(Extracted records)
::::

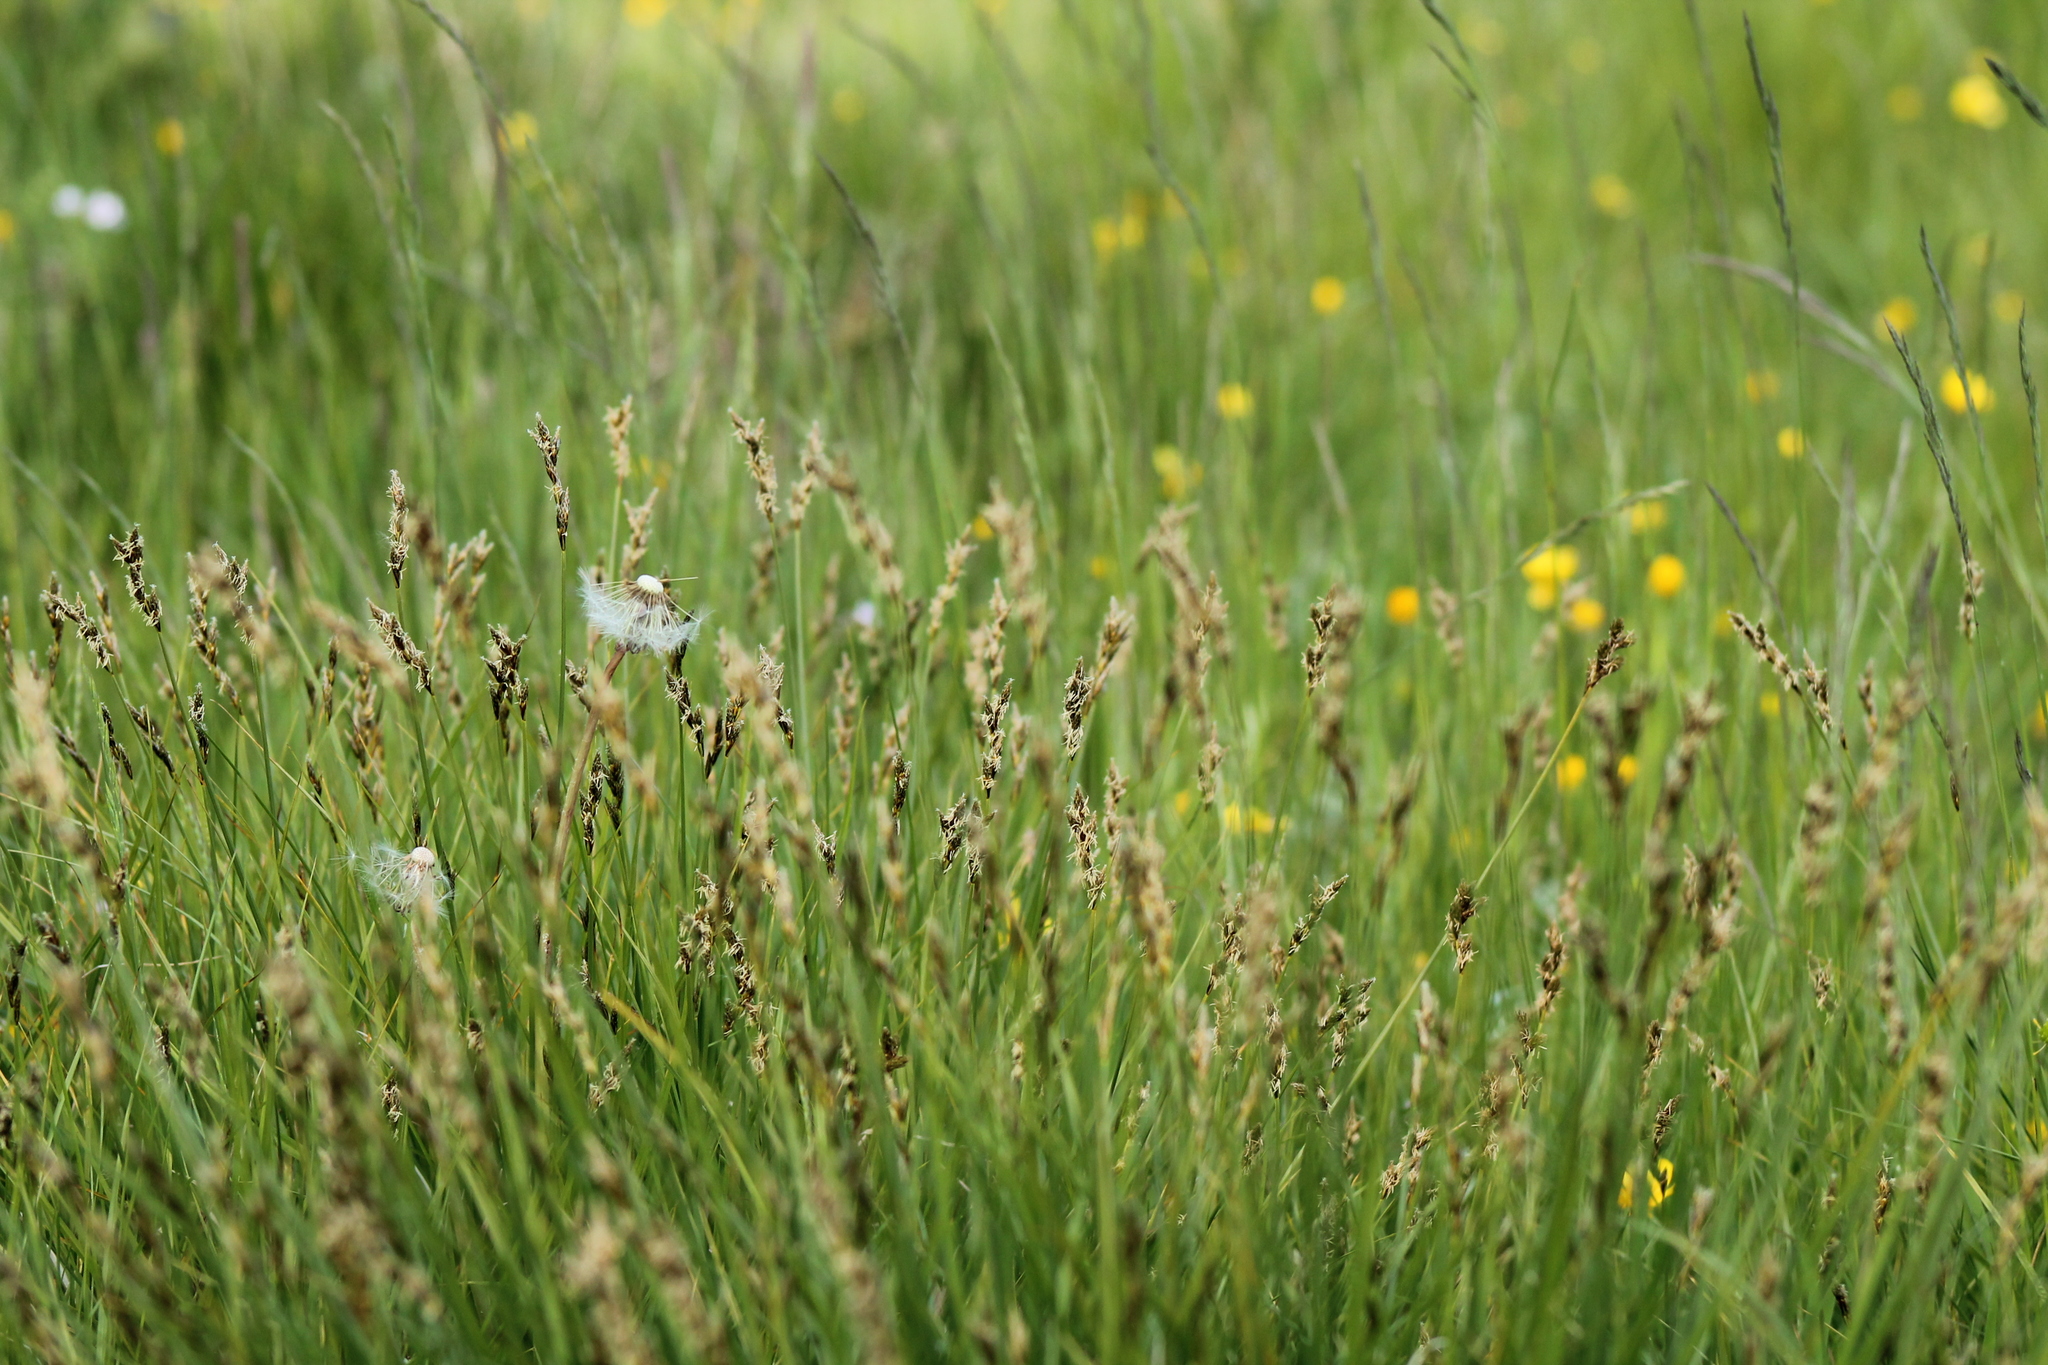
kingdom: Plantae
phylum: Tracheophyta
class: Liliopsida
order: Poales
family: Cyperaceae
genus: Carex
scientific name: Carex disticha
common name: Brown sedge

::::

Task statement. Present every line of the data above as a Markdown table with the columns "Row" and "Line", skipping blank lines and omitting the pictures.

Task answer.
| Row | Line |
|---|---|
| 1 | kingdom: Plantae |
| 2 | phylum: Tracheophyta |
| 3 | class: Liliopsida |
| 4 | order: Poales |
| 5 | family: Cyperaceae |
| 6 | genus: Carex |
| 7 | scientific name: Carex disticha |
| 8 | common name: Brown sedge |